À l'opposé de l'île, non loin de Makrys Gialos dans la région de Pefki, les 10 maisons de pierre qui composent le mini-village d'Aspros Potamos ont près de 300 ans ! Elles auraient été abandonnées à cause des raids incessants des pirates dans la région. Acheté puis restauré par une ancienne journaliste la maison d'hôtes est aujourd'hui gérée par sa fille, Myrto Botzaris. Niché dans une vallée couverte de pins, d'oliviers et de citronniers, Aspros Potamos se fond dans son environnement et est autonome en énergie. Quelques panneaux solaires chauffent l'eau, l'éclairage se fait principalement à la lampe à huile ou à la bougie, et les matériaux simples et bruts habillent les intérieurs. La déconnexion est totale.
Des vacances à la ferme
Séjourner à la ferme, ou simplement la visiter, est une autre façon de découvrir la Crète rurale et agricole. Loin des sentiers battus, trois adresses appréciées des familles offrent la possibilité d'approcher la richesse du terroir. Methodi Kindelis est une belle demeure patricienne construite au XVIIe siècle non loin de La Canée par les Vénitiens. Transformée en ferme par les Ottomans, elle est toujours exploitée par ses propriétaires qui y ont également ouvert une maison d'hôtes dans l'ancien pressoir à huile. Cueillette, fabrication de pain, dégustation de vin et visite du vignobles, comme celui de Manousakis, font partie de la liste des réjouissances. Grâce au microclimat propre à la région, la ferme produit des fruits et légumes bio que les hôtes peuvent récolter dans une serre pour les argumes, mais aussi dans un jardin aromatique où les espèces tropicales sont acclimatées, les fraises sont ramassées au champ et les légumes dans un potager luxuriant. La production qui n'est pas dégustée sur place est vendue à des coopératives agricoles locales.

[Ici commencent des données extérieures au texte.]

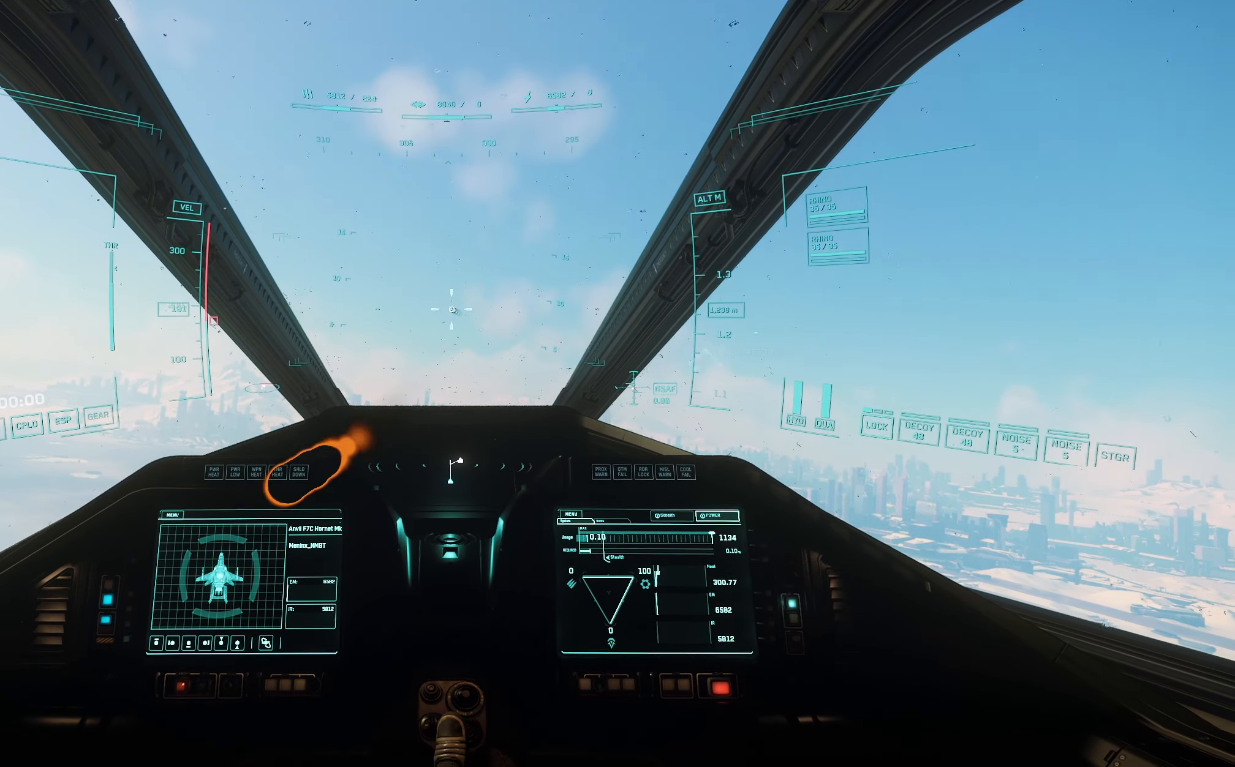
{"buttons": [], "left_stick": "up", "right_stick": "down", "events": [[117, "L1", "down"], [417, "right_stick", "down"], [483, "L1", "up"]]}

Plus à l'est, dans la région de Réthymnon, Vassilis Petrodaskalakis cultive avec science et passion un immense jardin de 10 ha. Il y a 15 ans, pour partager cette vocation, il créé Dalabelos : un restaurant et une maison d'hôtes. Ses produits, ultrafrais et goûteux, composent un menu qui varie au gré des saisons et des récoltes. Manger dans son restaurant est la garantie d'un bonheur simple : déguster une salade aux mille-et-un parfums et (re)découvrir le goût délicieux d’une tomate parfumée à la marjolaine. Vassilis emmène régulièrement ses hôtes dans le jardin, il est intarrissable et la simple balade devient rapidement une leçon de choses passionnante. Le samedi, il se produit en concert et joue de différents instruments traditionnels, dont du tabouras, une sorte de mandoline a trois doubles cordes qu'il affectionne particulièrement. Assister à ce concert est un privilège et une expérience unique. Les sonorités et les rythmes parlent de cette Crète que l'on apprend à découvrir chaque jour un peu plus.

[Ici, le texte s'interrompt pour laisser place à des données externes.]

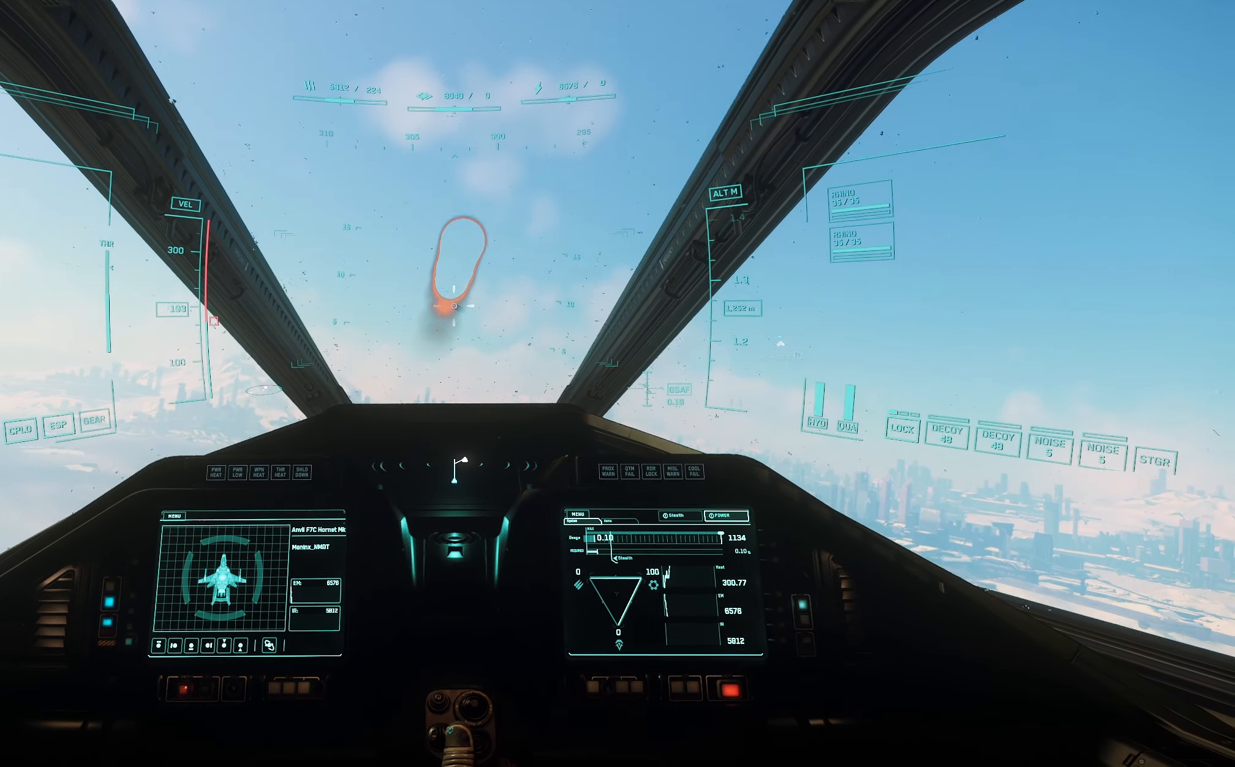
{"buttons": [], "left_stick": "up", "right_stick": "down", "events": []}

Sur les hauteurs d’Héraklion, Peskesi est une vaste ferme. Créée en 1993, elle accueille les visiteurs le temps d'une journée à la ferme. Les possibilités sont multiples, cueillir des fruits, des légumes ou des herbes endémiques, déguster de l’huile d’olive ou des vins locaux, mais aussi ramasser des escargots, ou encore visiter le poulailler. Les produits de la ferme seront cuisinés ensemble et dégustés sur l'agréable terrasse ombragée. La ferme alimente aussi en produits frais le restaurant gastronomique éponyme qui se trouve à Héraklion. On s’y régale de recettes millénaires et chaque jour, on peut y découvrir une nouvelle recette d’escargots, une spécialité crétoise.

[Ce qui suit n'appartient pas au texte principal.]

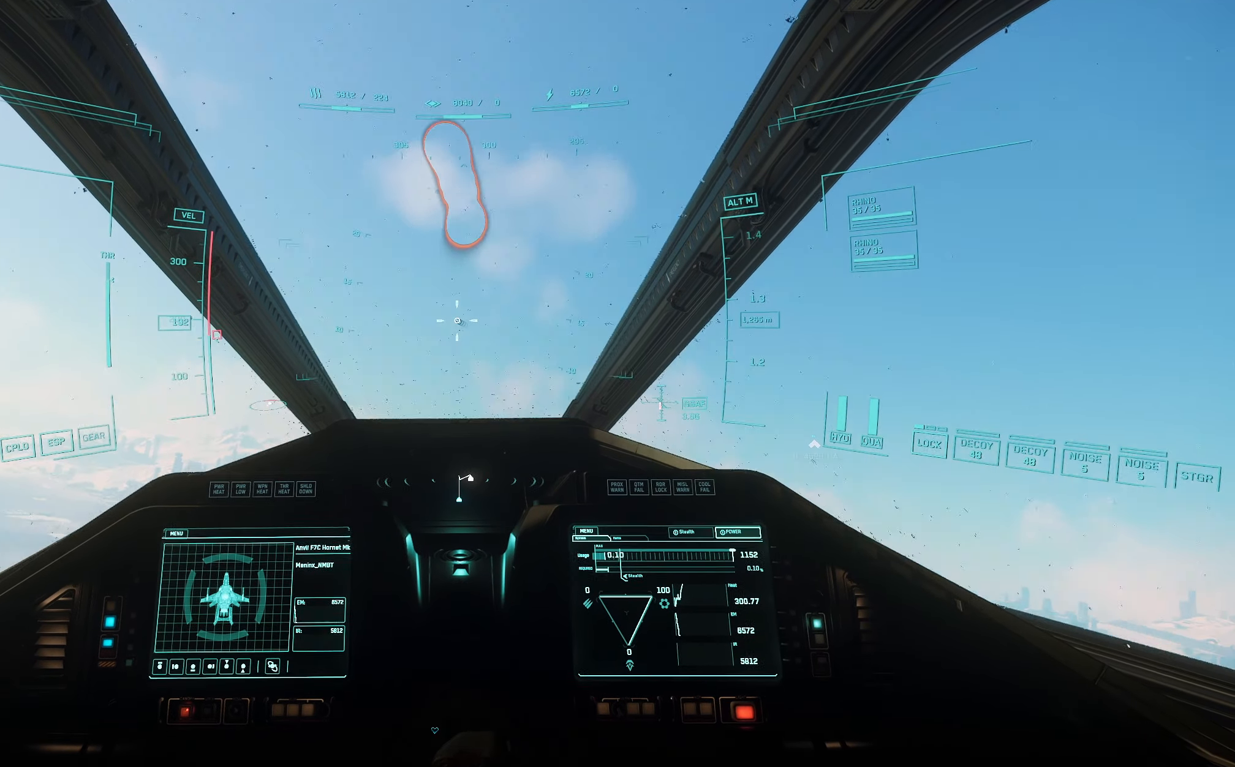
{"buttons": [], "left_stick": "up", "right_stick": "down", "events": []}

Des resorts nouvelle génération
La valorisation du terroir, qui resta longtemps l'apanage des petites structures de l'intérieur des terres, intéresse dorénavant tous les acteurs du tourisme et notamment une nouvelle génération de d'hôtels resorts. Soucieux de renouveler leur offre, mais aussi de proposer une expérience de l’île plus ancrée dans le territoire, ils repensent et amendent leurs pratiques.
Agapi Sbokou, à la tête de plusieurs resorts dans l’île, a pris le minotaure par les cornes et entrepris, en 2018, la restauration complète d'un hôtel de 204 chambres. Aujourd'hui, le Cretan Malia Park est un modèle de reconversion. Niché dans un parc luxuriant, l'hôtel au très beau design s'ouvre sur la nature et s'engage dans une politique de maîtrise son impact sur l'environnement.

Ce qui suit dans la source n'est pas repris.